Quelle fut alors la consolation de ces pauvres captifs, de se voir délivrés de la rage de ces deux barbares ? mais quelle fut en même temps leur frayeur dans le danger presque évident de périr de la même manière qu'ils étaient morts ? Comme ils attendaient sans oser respirer ce qui devait leur arriver, la lionne, qui se crut découverte, prit ses petits dans sa gueule et les transporta ailleurs, cédant ainsi la place aux chastes serviteurs de Jésus-Christ. Lorsqu'ils eurent attendu quelque temps dans la crainte qu'elle ne revînt, ils sortirent de la caverne, et, montant sur les chameaux de leur maître qu'ils trouvèrent chargés de provisions, ils continuèrent leur route et arrivèrent, au bout de dix jours de fuite, sur les terres de l'empire romain. Ayant raconté toute leur aventure au tribun de la première garnison, et ensuite au gouverneur de la Mésopotamie, ils vendirent leurs chameaux pour avoir de quoi achever leur voyage. Malc, apprenant que son abbé était mort, se joignit à d'autres religieux et mit son épouse prétendue dans une compagnie de vierges. Depuis, il l'aima toujours comme sa sœur, mais il ne s'y fia pas comme à une sœur. Il vécut avec tant de sainteté, que ceux qui le connaissaient en dirent des merveilles à saint Jérôme. Ce saint docteur lui parla lui-même et à cette femme, et apprit de leur bouche ce qu'il en a écrit.

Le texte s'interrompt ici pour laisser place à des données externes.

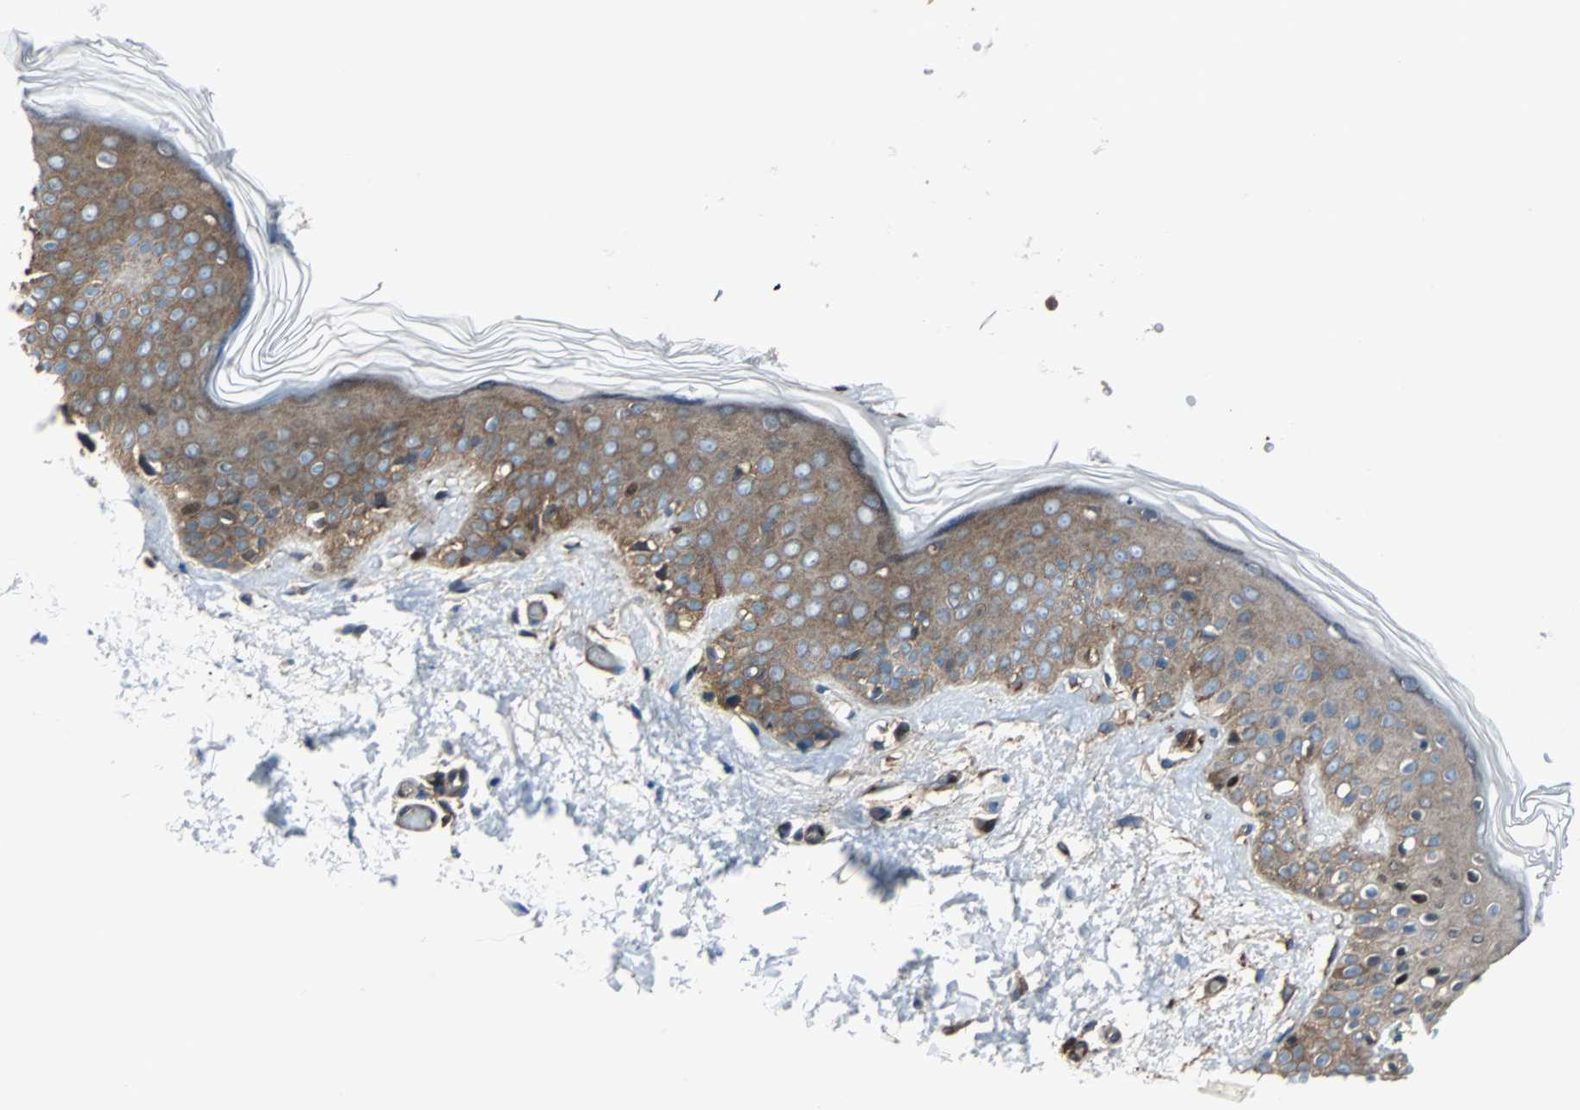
{"staining": {"intensity": "moderate", "quantity": "<25%", "location": "cytoplasmic/membranous"}, "tissue": "skin", "cell_type": "Fibroblasts", "image_type": "normal", "snomed": [{"axis": "morphology", "description": "Normal tissue, NOS"}, {"axis": "topography", "description": "Skin"}], "caption": "This is a histology image of immunohistochemistry staining of benign skin, which shows moderate expression in the cytoplasmic/membranous of fibroblasts.", "gene": "RELA", "patient": {"sex": "female", "age": 56}}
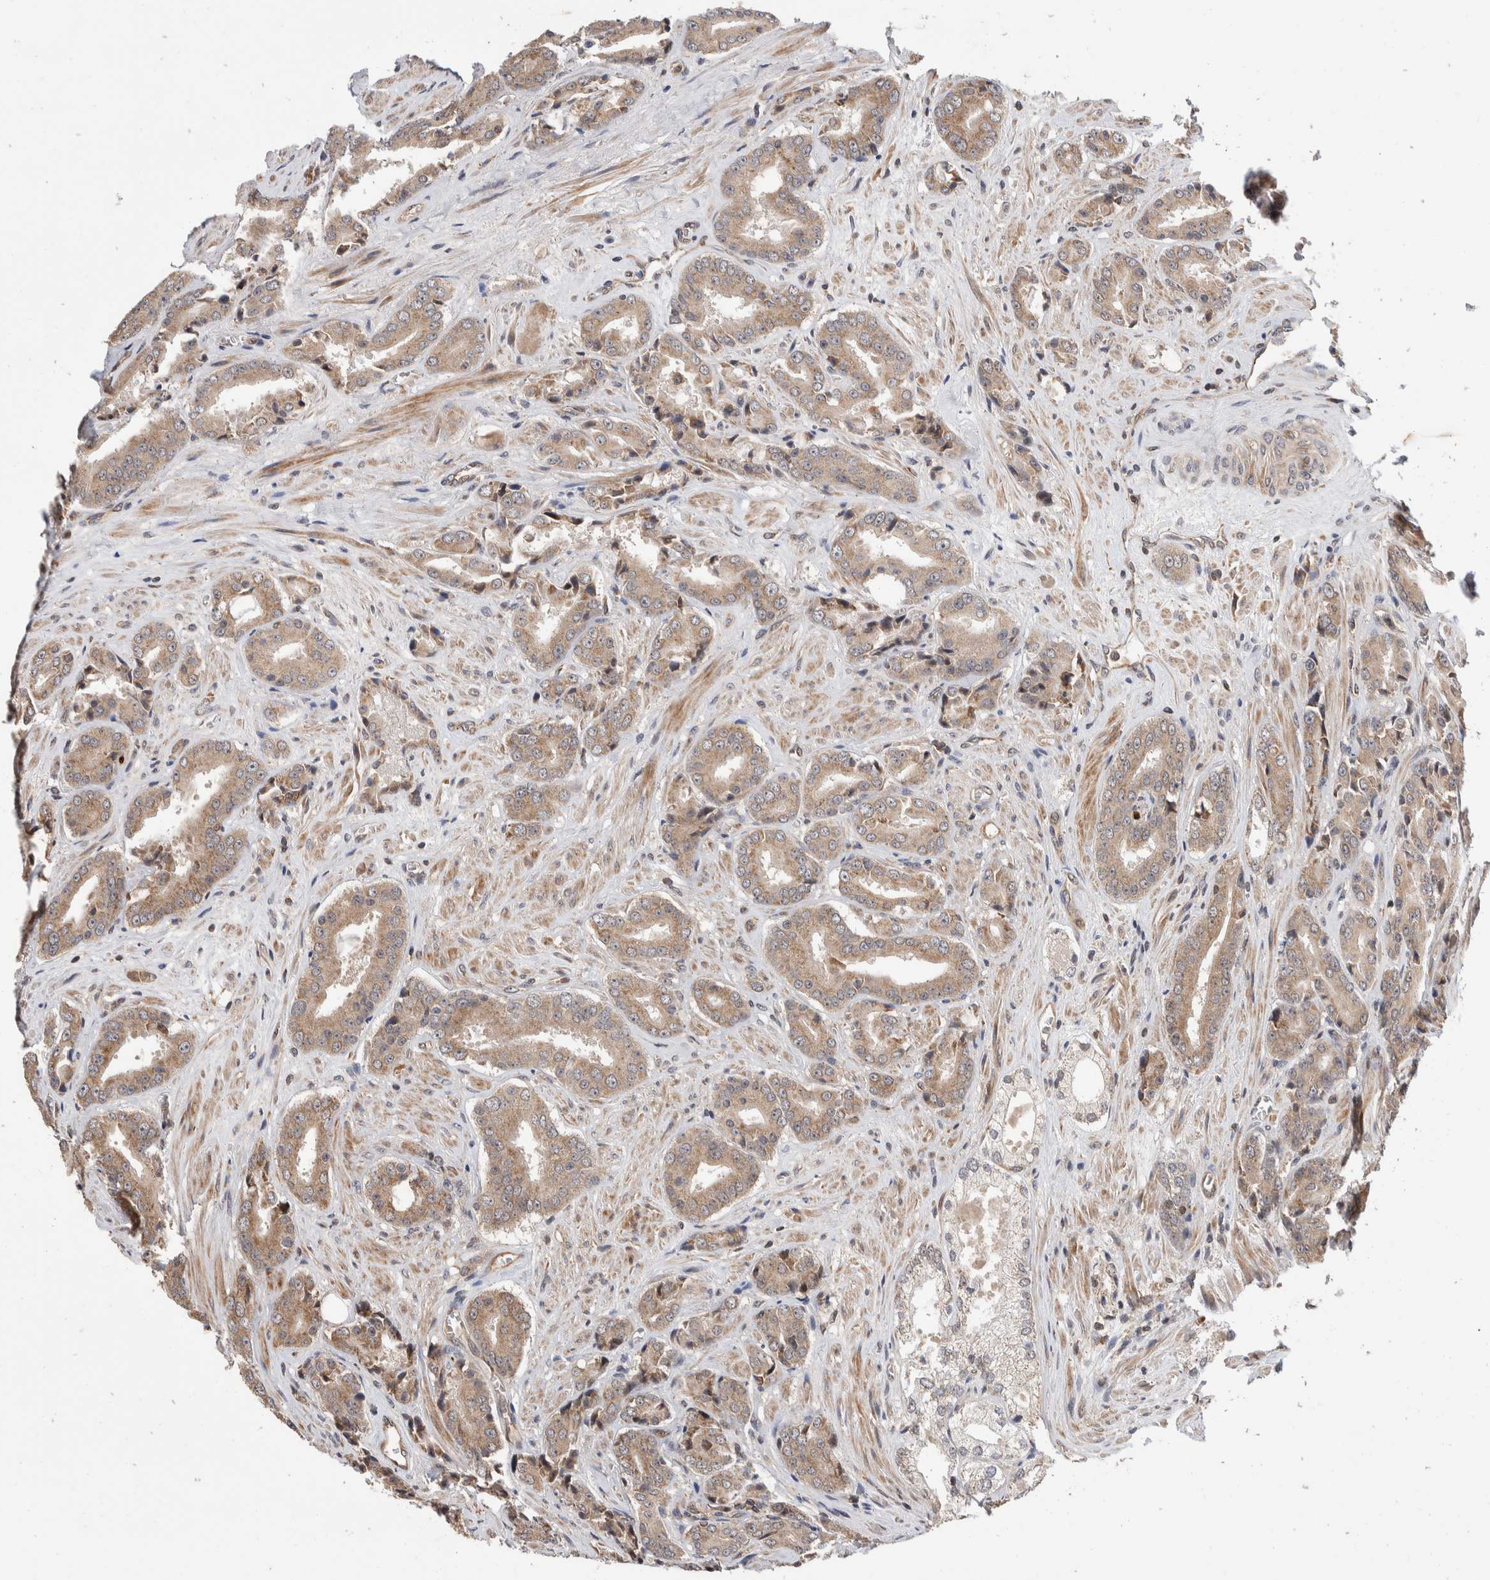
{"staining": {"intensity": "weak", "quantity": ">75%", "location": "cytoplasmic/membranous"}, "tissue": "prostate cancer", "cell_type": "Tumor cells", "image_type": "cancer", "snomed": [{"axis": "morphology", "description": "Adenocarcinoma, High grade"}, {"axis": "topography", "description": "Prostate"}], "caption": "IHC staining of prostate high-grade adenocarcinoma, which shows low levels of weak cytoplasmic/membranous staining in about >75% of tumor cells indicating weak cytoplasmic/membranous protein expression. The staining was performed using DAB (3,3'-diaminobenzidine) (brown) for protein detection and nuclei were counterstained in hematoxylin (blue).", "gene": "ABHD11", "patient": {"sex": "male", "age": 71}}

Il finit leur histoire en ces termes : « Voilà ce que le vieillard Malc m'a raconté lorsque j'étais encore jeune, et maintenant que je suis vieux, je le raconte aux autres personnes chastes, priant les vierges de conserver leur intégrité, et chacun de mes lecteurs d'informer la postérité de ces merveilles, afin que tout le monde sache que la publicité ne peut être captive, qu'elle ne cède ni aux épées des hommes ni aux dents des bêtes farouches, et que celui qui s'est dévoué à Jésus-Christ peut bien mourir, mais ne peut jamais être vaincu ».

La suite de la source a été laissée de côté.